Not to mention if I lived with someone they SURELY woulda put the kibosh on keeping Forest Lawn. Right?
Despite sounding like the Unibomber with my hermitage, Lottie Blanco is coming over today! She lives outside of Greensboro, and in my mind it’s only 15 minutes away, then I actually go to her house and I need to pack a lunch and a sherpa and get a TripTik to get over there, and don’t even talk about the drive home, where you’re tired and the trees start to look like Where the Wild Things Are and you’re wondering if you will EVER see your doorstep and you kiss the ground when you do.
I think she lives like 45 minutes away. Whatever. It feels long.

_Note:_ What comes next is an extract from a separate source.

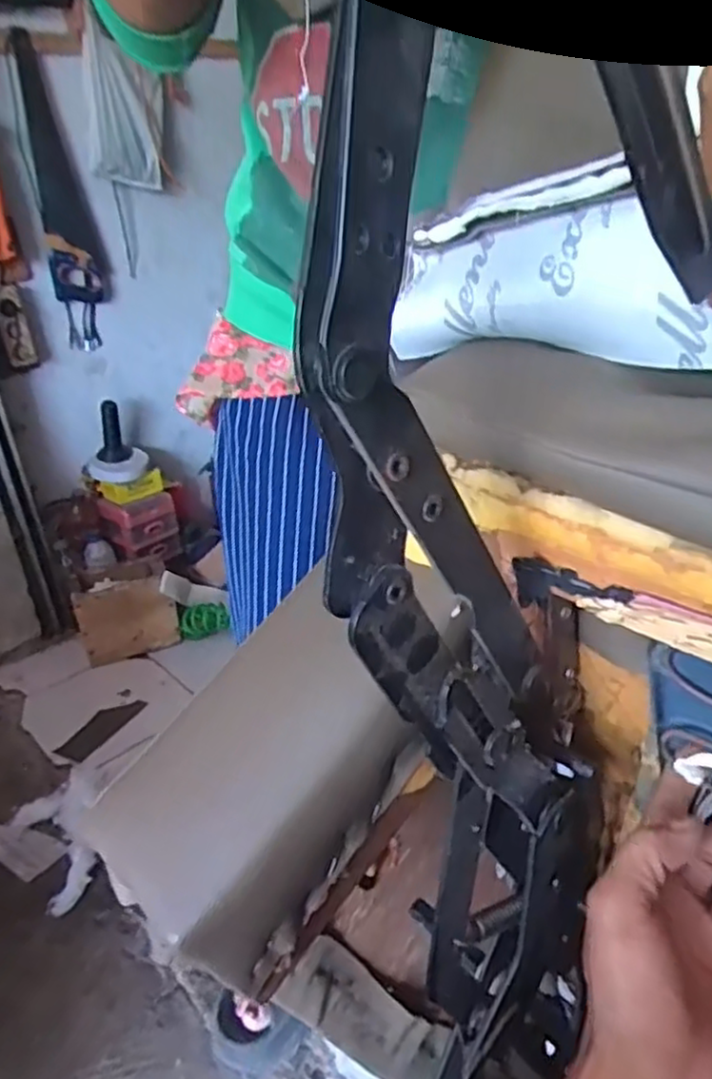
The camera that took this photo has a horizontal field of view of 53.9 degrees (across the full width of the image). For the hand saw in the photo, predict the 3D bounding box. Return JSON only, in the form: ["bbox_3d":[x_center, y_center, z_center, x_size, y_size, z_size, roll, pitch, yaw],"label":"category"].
[{"bbox_3d":[-0.650,-0.748,1.569,0.021,0.609,0.130,14,27,38],"label":"hand saw"}]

Anyway she is coming to town and is bringing me chili that her wife made. She isn’t coming all the way here just to bring me chili, although there is nothing wrong with that and it wouldn’t be weird at all. But since she’s out and about, she’s coming over. Masked. Distanced. Still.
It’ll be nice to see The Blanco.
When “all this” started, she said to me, “I can’t believe you’re going through this quarantine alone” and I said, “I can’t believe you’re going through this quarantine with somebody.”
Lottie Blanco is an extrovert. Also emotionally more adjusted than me.
Speaking of emotional, now I’m all worried about Dooce. Dooce used to be a famous blogger and now she’s really just sort of an Instagrammer. She had an MRI yesterday and might have, like, a brain tumor or something and now I’m all nervous waiting to hear. And she famously starts to tell you something and then just never mentions it again, which is enough to drive you berserk. So she better follow up this time.
Anyway, she’s been looking terrible and acting erratic all year, and has had myriad health symptoms so maybe now we’ll know what’s going on and I know I don’t know her but I’m all upset.
I hate medical waiting. It always traumatizes.
I guess that’s all I have to say today, other than Forest is here as per usual and he keeps putting his PAW on the MOUSE and adding extra spaces and things. I’m torn between charmed and annoyed. He has his chin on my hand and his head bobs with each letter I type.
Here are photos I took yesterday evening, as I was wrapping up the workday. Literally. I got ribbon out and everything. Anyway, please to ignore the Pirate’s Booty. You want a pirate’s booty, look behind me. Mother of God I have gotten huge. This is the fattest I have ever been and I hate self long time.
It might have something to do with the part where I stay home, sit around, and eat all day. I’m not sure, though. Could be the dryer shrinking my clothes.
Well, good luck tonight, unless you’re voting for the person I am not. Harrrr. Try to stay relatively sober, although one of my coworkers is taking tomorrow off. “Are you planning to be hung over?” I asked him.